Francisco Lindor, Mets suffer through trying episode of Chopped

Tampa Bay Rays' Joey Wendle, center reaches second

Tampa Bay Rays' Joey Wendle, center reaches second base with a double ahead of the tag by Mets shortstop Francisco Lindor, right, during the seventh inning of a baseball game Saturday, May 15, 2021, in St. Petersburg, Fla.  Credit: AP/Chris O'Meara

Say what you want about Francisco Lindor — and Mets fans certainly have a lot to say about their .197-hitting, green-haired, $341 million shortstop — but he has not been boring during his short time in New York.

When you have the talent, the contract, and the ever-changing hair color, you’re not going to able to hide — although you are going to be able to skip the postgame Zoom news conference, as Lindor did after the Mets’ 12-5 loss to the Rays on Saturday in St. Petersburg.

The Mets made three players available and Lindor was not one of them. Such is life in the Zoom era, which hopefully will come to an end as soon as it is safe for reporters to go back into the clubhouse.

(This is not a criticism of the Mets; like all teams, they are doing the best they can with this unfortunate format. Wrangling players to appear on Zoom after a loss cannot be easy. After a win? There’s probably a stampede for the mics.)

Anyway, it would have been nice to get Lindor’s take on one of the key plays of the Mets’ second straight loss. It was a high chopper to short with the bases loaded, no outs and the infield in in the eighth with the Mets trailing 6-5.

Manager Luis Rojas brought in Jeurys Familia to use his power sinker to get a grounder against Yandy Diaz. Familia did. The ball hit the dirt in front of home plate and went out to short, where it awkwardly bounced off Lindor’s glove for a two-run double.

Tampa Bay went on to score six in the inning to turn a close game into a perceived blowout.

"We got the chopper, but we just couldn’t make the play there," Rojas said. "It was kind of like the inning erupted after that."

Rojas talked about the play. Pete Alonso did, too. There was a lot of discussion about the Tropicana Field artificial turf, but the ball never struck the turf until after it went off Lindor’s glove.

"Fama executed the pitch," Alonso said. "We just got a really unlucky bounce."

Still, Lindor is a two-time Gold Glove award winner, and you’d have to assume he would like another chance at that game-changing play. Maybe he would have said he thought it bounced off a rat or a raccoon.

"You expect Francisco to make all those plays," Rojas said. "The ball just hit down hard and bounced in an atypical way. It took Francisco back. I don’t know if he’s going to get the out at home plate, and we talked about it; he was going to go to second trying to get the double play that way. But we couldn’t get an out on that play and it helped the inning build up like it did."
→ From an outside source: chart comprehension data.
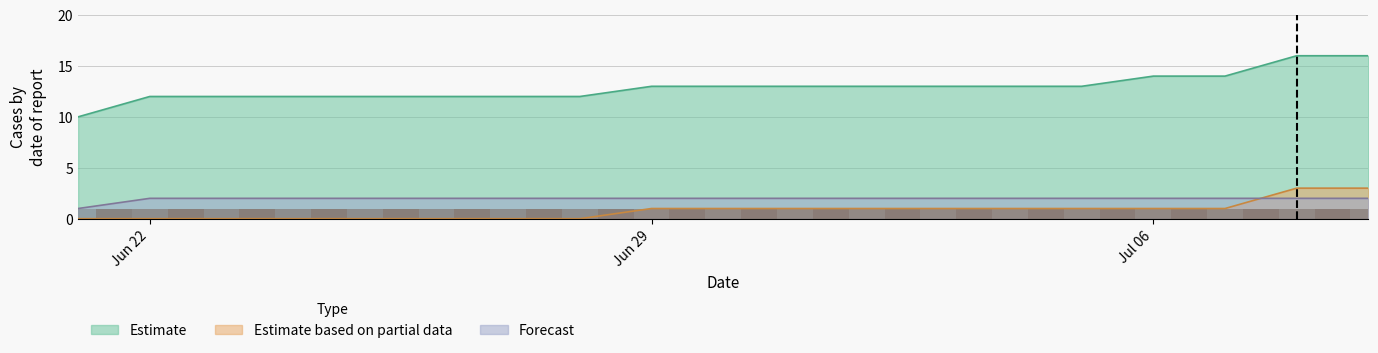

Is it true that CH equals 12 at 2020-06-27?

True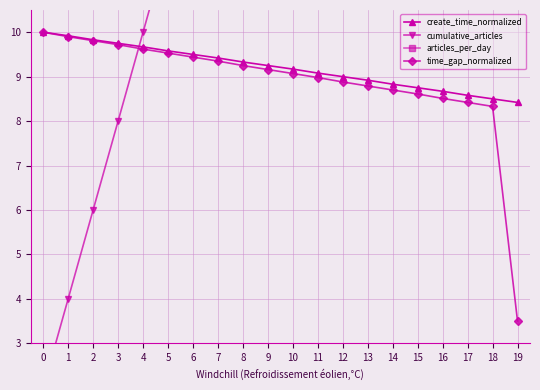

What are all the series names shown in the legend?

create_time_normalized, cumulative_articles, articles_per_day, time_gap_normalized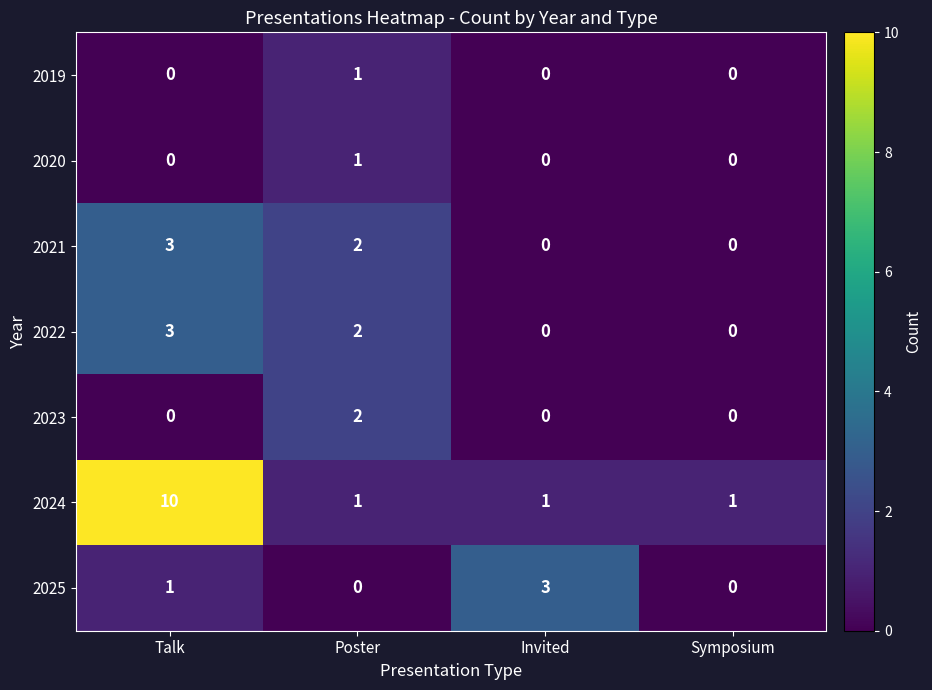

Between Talk and Symposium, which series saw the biggest shift?

2024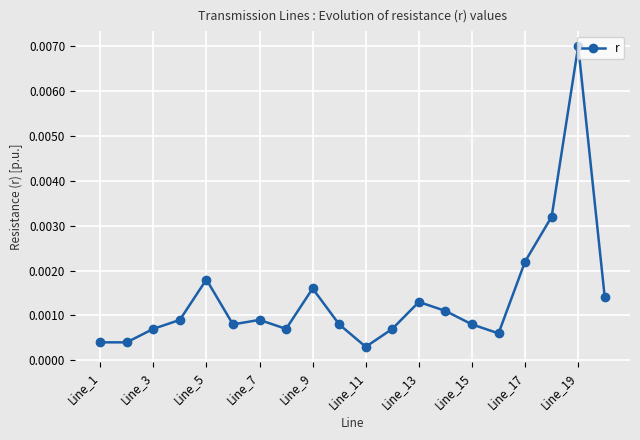

True or false: the data has more than 2 interior local peaks.

True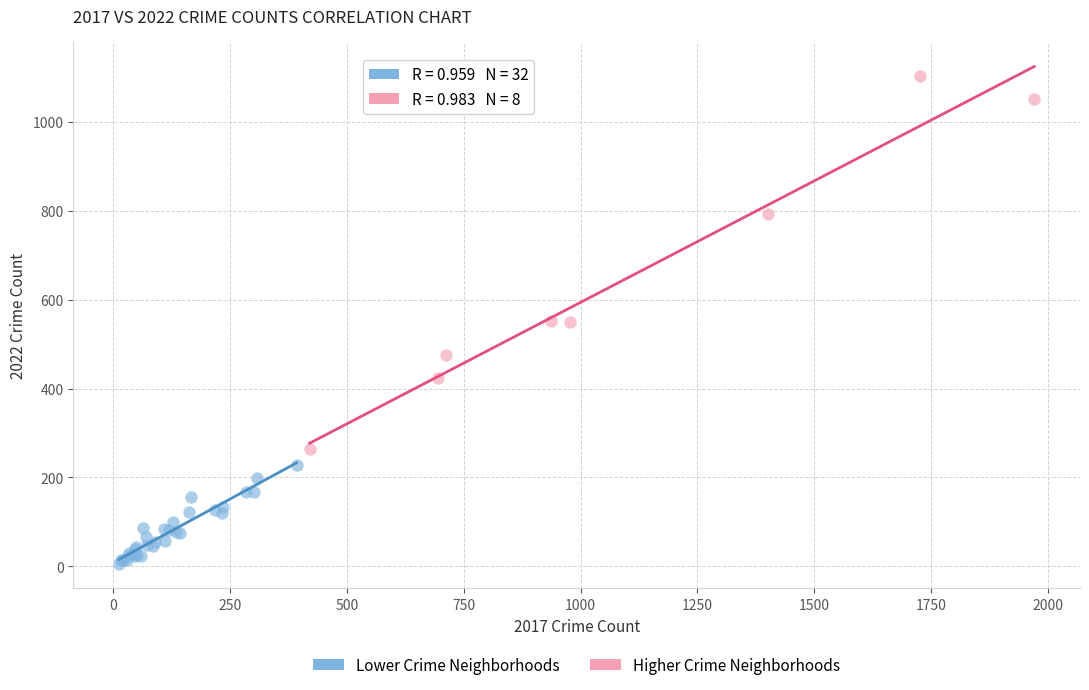

Which series reaches the minimum Y coordinate?

Lower Crime Neighborhoods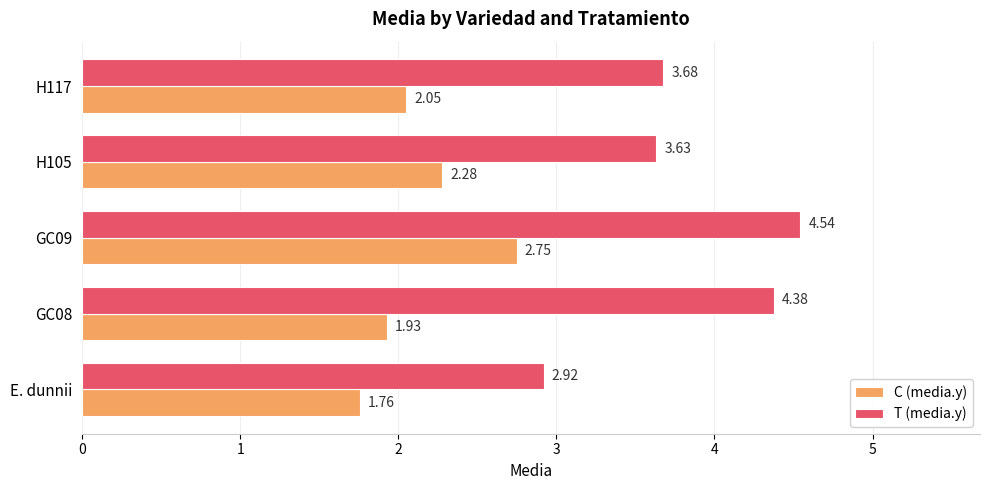

What are all the series names shown in the legend?

C (media.y), T (media.y)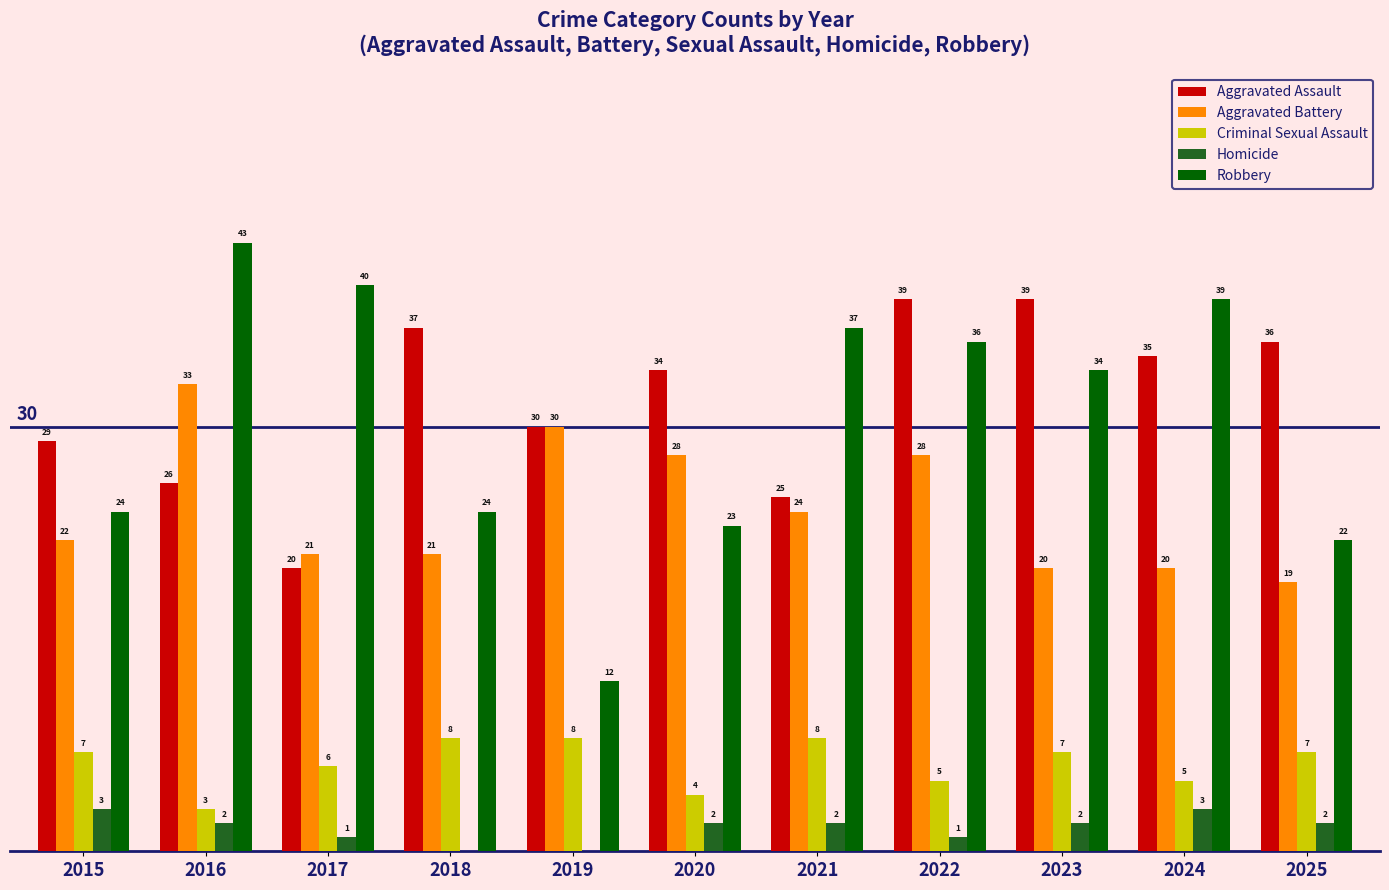

Between 2016 and 2017, which series saw the biggest shift?

Aggravated Battery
The next batter, Joey Wendle, hit a nearly identical ball to short — off the dirt in front of the plate, but not as high a chopper — and it eluded the diving Lindor, who was shifted toward second base.

Nothing Lindor could have done there. But he despises the shift, and perhaps that thought went through his mind as he dusted himself off after another grounder to his position became a two-run double.
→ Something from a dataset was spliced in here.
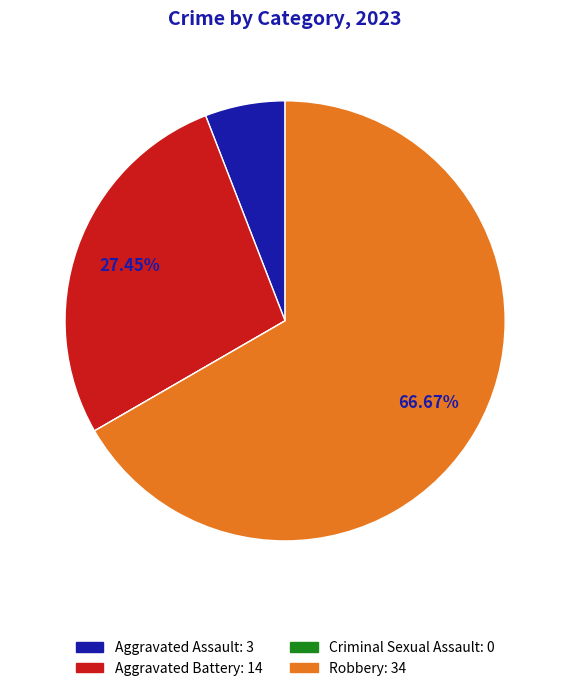

Is the sum of Aggravated Battery: 14 and Aggravated Assault: 3 greater than half?

No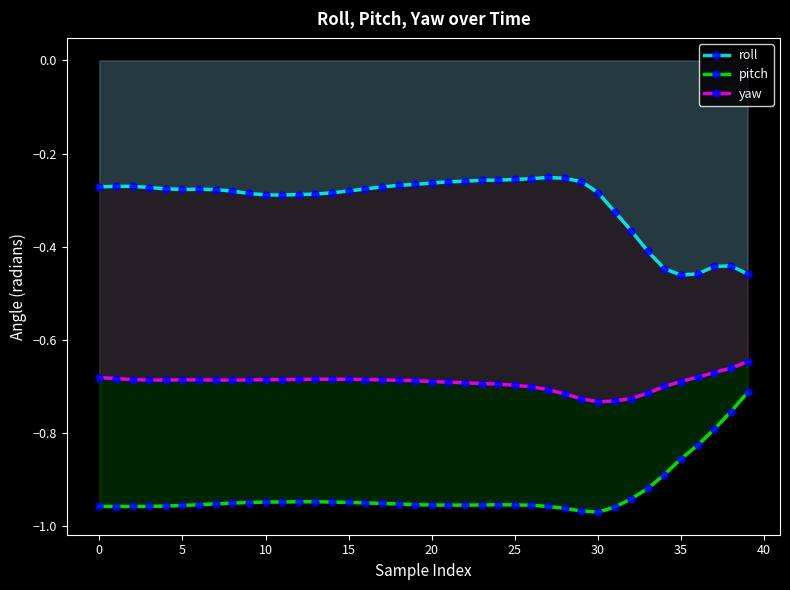

Which series has the largest total across all categories?

roll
The Mets were desperately trying to keep it a one-run game after they had blown an early 4-1 lead. With Jacob deGrom sidelined, Rojas used an opener instead of a traditional fill-in starter.
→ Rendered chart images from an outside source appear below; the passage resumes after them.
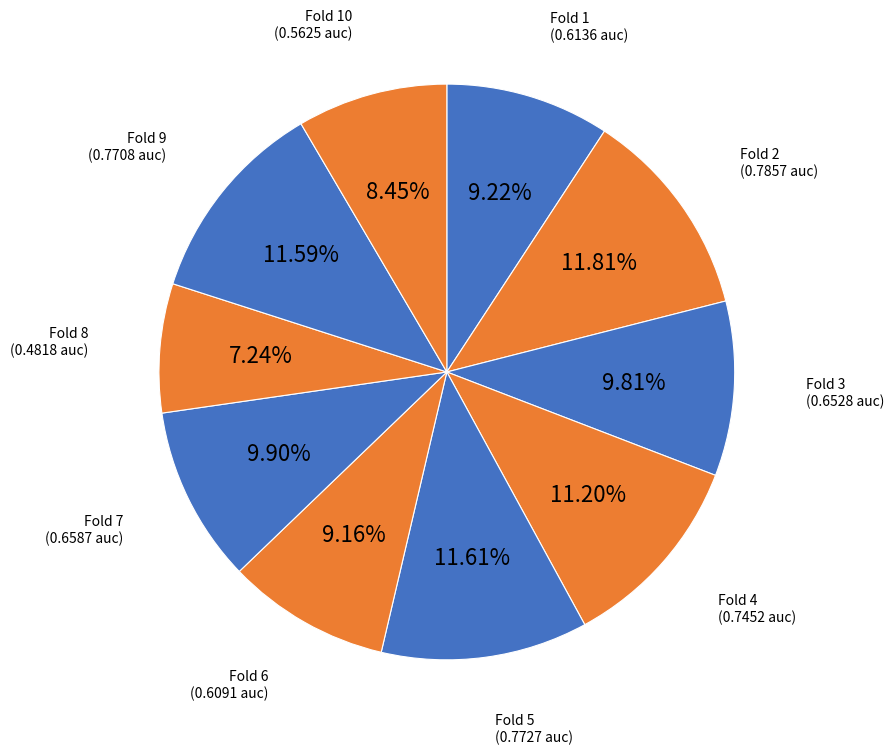

How many segments does this pie chart have?

10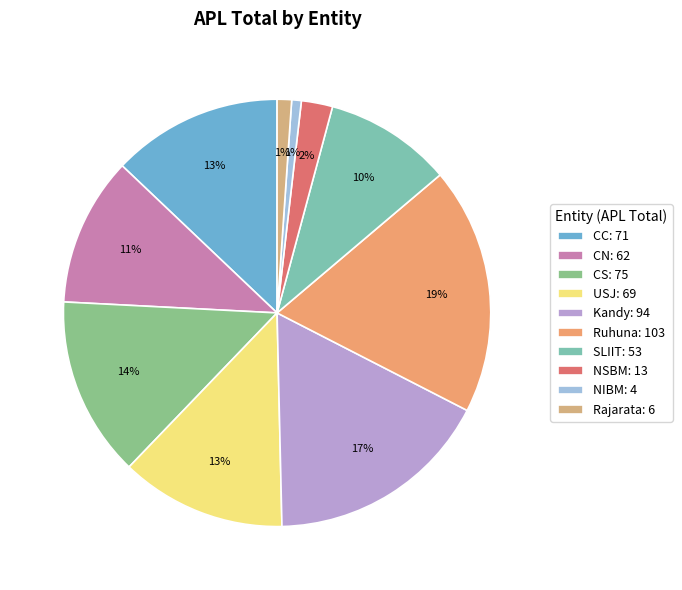

What portion of the pie excludes USJ?

87.5%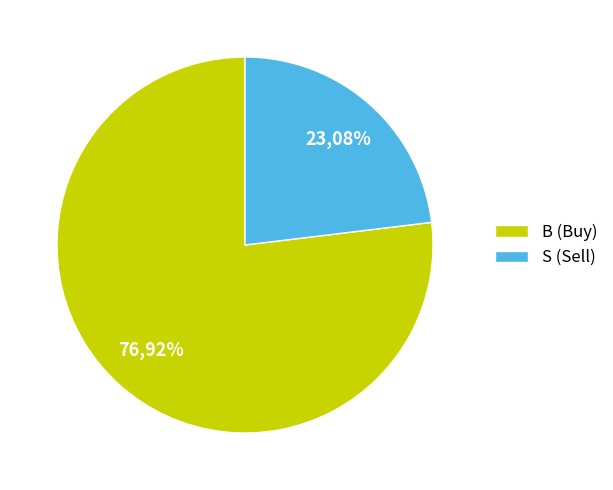

The S slice represents 37% of the pie. True or false?

False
It didn’t work. Pitcher No. 2 Joey Lucchesi was charged with four runs in 1 2/3 innings as the Rays scored five runs in the fourth, the first of their two bat-around innings.

As for Lindor, the living room boo-birds were no doubt muttering to themselves in the fifth when he struck out for the third straight time and sixth time in seven at-bats over two days.

Three innings later, Lindor hit a solo homer — his first hit with his new hair color, proving it’s not easy being green — to bring the Mets to within 6-5.

Lindor was in the middle of things all day, for better and worse. That’s what happens when you sign the big contract to play in the big city. The spotlight will find you, whether you really want it or not.